Question: What do a half-naked Franz Beckenbauer, Diego Maradona in full flight and the classic 1999 Champions League final all have in common? Answer: German football legend Lothar Matthäus.
To help celebrate the launch of the new Bundesliga season, Matthäus headed to Singapore for a promotional tour, and FourFourTwo were lucky enough to have an extended one-on-one interview with him.
Read on to discover the story behind one of the most decorated players in football history…
Born in the southeast German town of Erlangen in Bavaria on March 21, 1961, Lothar Matthäus fell in love with football at an early age and quickly became a huge fan of club side Borussia Monchengladbach.

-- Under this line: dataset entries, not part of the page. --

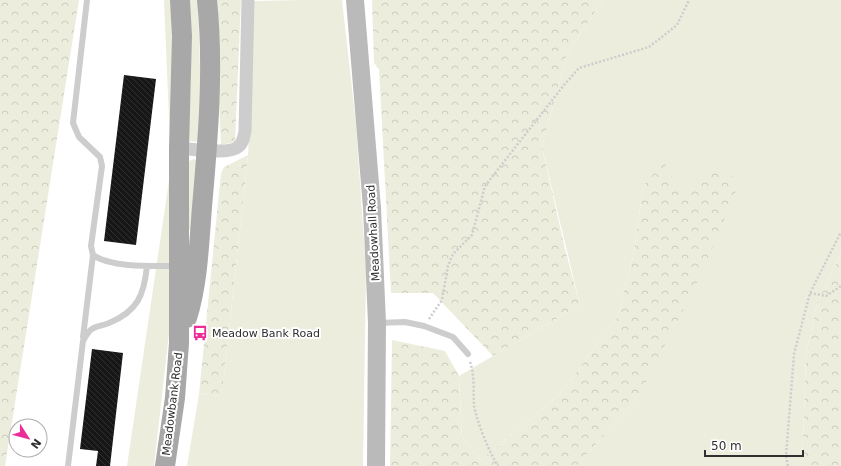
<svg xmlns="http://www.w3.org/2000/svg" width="841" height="466" font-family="'DejaVu Sans',sans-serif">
<defs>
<pattern id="forest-crowns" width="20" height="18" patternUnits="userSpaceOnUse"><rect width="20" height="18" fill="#ededdd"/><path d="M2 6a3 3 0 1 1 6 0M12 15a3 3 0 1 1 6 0" fill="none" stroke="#ccccbe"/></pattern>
<pattern id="building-back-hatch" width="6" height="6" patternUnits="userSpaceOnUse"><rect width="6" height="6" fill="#171717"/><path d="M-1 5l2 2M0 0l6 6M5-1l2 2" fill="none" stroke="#303030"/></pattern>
</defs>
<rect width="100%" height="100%" fill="#fff"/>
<path fill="#ededdd" d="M 164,0 L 172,0 L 171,316 L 154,466 L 127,466 L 171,167 Z
M 189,0 L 198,0 L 201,106 L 199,142 L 189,141 L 188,136 L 191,81 Z
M 302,0 L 342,0 L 356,124 L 366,271 L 363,466 L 187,466 L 199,394 L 222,396 L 248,155 L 254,1 Z
M 603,0 L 841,0 L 841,254 L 817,303 L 806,357 L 802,466 L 577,466 L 640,394 L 682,196 L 643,186 L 634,253 L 617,318 L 561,393 L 481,460 L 462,438 L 459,376 L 580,305 L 542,147 L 567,54 Z
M 194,159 L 197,161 L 194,231 L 188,229 L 188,166 L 189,161 Z"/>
<path fill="url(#forest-crowns)" d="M 0,0 L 79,0 L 5,466 L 0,466 Z
M 214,0 L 241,0 L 235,142 L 221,145 Z
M 372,0 L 603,0 L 567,54 L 542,147 L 565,249 L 580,305 L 493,356 L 433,293 L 391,293 L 379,69 L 374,63 Z
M 248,155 L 222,396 L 199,394 L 221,173 L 224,167 Z
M 664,162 L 682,195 L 717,165 L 740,182 L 699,279 L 640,394 L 577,466 L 390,466 L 392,340 L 445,351 L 459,376 L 462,438 L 481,460 L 561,393 L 617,318 L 634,253 L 643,186 Z
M 841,254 L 841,466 L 802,466 L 806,357 L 817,303 Z"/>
<path fill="url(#building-back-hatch)" d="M 124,75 L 156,79 L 136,245 L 104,241 Z
M 92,349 L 123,353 L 110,466 L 96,466 L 98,451 L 80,449 Z"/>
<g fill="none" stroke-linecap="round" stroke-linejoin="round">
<path stroke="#cdcdcd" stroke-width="2.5" stroke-dasharray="2 2" stroke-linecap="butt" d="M 810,293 L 826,296 L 841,286
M 429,319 L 442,300 L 448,266 L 453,254 L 472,235 L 485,186 L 564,85 L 579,68 L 649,47 L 677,25 L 689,0
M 470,362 C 475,376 473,391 474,405 C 476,420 490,454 498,466
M 788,466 L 786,456 L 794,354 L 810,293 L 841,232"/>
<path stroke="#cdcdcd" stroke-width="6" d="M 87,0 L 73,123 L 79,137 L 100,157 L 102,166 L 91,246 L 93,255 C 112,268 154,266 177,266
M 378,323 L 405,322 L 424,326 L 453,337 L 468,354
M 83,337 L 93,255
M 68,466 L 83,341 C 92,325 92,329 109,323 C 138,311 144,295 147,266"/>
<path stroke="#cdcdcd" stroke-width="13" d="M 179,148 C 191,149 229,155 238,147 C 243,143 244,137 245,131 L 248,0"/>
<path stroke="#bababa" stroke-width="18" d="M 355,0 L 372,208 L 377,323 L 376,466"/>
<path stroke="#a8a8a8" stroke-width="20" d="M 187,318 C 198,283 199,244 202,207 C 208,139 214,68 207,0
M 165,466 L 175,398 L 179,343 L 179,148 L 182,36 L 180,0"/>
</g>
<defs>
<symbol id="bus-bare" viewBox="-9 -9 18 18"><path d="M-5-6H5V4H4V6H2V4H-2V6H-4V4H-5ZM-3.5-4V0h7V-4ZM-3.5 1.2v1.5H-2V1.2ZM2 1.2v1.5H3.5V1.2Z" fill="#ec2c97" stroke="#fff" stroke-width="2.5" paint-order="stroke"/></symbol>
</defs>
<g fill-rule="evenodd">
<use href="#bus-bare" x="189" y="322" width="22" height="22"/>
</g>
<g text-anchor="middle" stroke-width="4" stroke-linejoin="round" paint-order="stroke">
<g font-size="11" fill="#303030" stroke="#fff">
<text transform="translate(373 233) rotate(-93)" y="4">Meadowhall Road</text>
<text transform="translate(172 404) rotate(-83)" y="4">Meadowbank Road</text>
</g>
<g font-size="11" fill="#303030" stroke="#fff" text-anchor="start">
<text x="212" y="337">Meadow Bank Road</text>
</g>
</g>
<g transform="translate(28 438) rotate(126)"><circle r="19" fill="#ffffff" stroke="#acacac"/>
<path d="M0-3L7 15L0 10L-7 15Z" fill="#ec2c97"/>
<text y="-6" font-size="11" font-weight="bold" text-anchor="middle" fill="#303030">N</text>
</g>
<path d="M705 450v6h98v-6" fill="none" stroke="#303030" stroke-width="2"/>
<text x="711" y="450" font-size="12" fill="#303030" stroke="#ffffff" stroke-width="3" paint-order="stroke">50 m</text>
</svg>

His walls were covered with posters of Monchengladbach greats like two-time German footballer of the year Gunter Netzer and World and European Cup-winner Jupp Heynckes and he dreamed of one day pulling on the shirt of the team known as ‘The Foals’.
At just 18, Matthäus realised that dream by signing his first professional contract with Monchengladbach, and it didn’t take long for his talent to shine. Within two years, he was captaining the club.
He spent five seasons with the Foals before shifting to German giants Bayern Munich. By this stage Matthäus had already represented his nation at a World Cup, picked in the squad for Spain 1982 at just 21 years of age.
“I was the fifth tyre on the car,” Matthäus says self-deprecatingly before letting out a hearty laugh. “I was an outsider. I wasn’t with Bayern Munich or Cologne or Hamburg, the big clubs, I was playing with Borussia Monchengladbach and none of my colleagues were with me.
“In ’82 I played only two times – the last minute against Austria and against Chile – but it was a good experience.”
The Germans would lose the 1982 final to Italy 3-1, with Matthäus watching from the sidelines, but by the time the 1986 World Cup in Mexico rolled around he was a key cog in his country’s midfield.
Scoring the lone goal in the 87th minute to overcome Morocco in the round of 16, Matthäus converted a penalty in the shootout victory over Mexico the following round before the Germans overcame France 2-0 in the semi-finals.
That set-up a date with Maradona’s Argentina and we asked Matthäus what it was like facing the South American magician.
“He was the best player I ever played against,” Matthäus declares. “I played against him many times … and many times I had to attack Maradona, one-on-one.
“In the ‘86 final, which was the ‘Maradona World Cup’, [German coach Franz] Beckenbauer was so afraid of him in the final. He said to me ‘Lothar, you have to attack Maradona. Only you can stop him’.
“I stopped him, but we had nothing in offence. We were just playing defence. Beckenbauer would say later this was a mistake. He was too afraid of Maradona and gave up the game
“Maradona was a fantastic player. Like Lionel Messi today. Very fast, good dribbling, personality, good free kicks and high speed in the first 25 metres with the ball, not just without the ball, which is important.”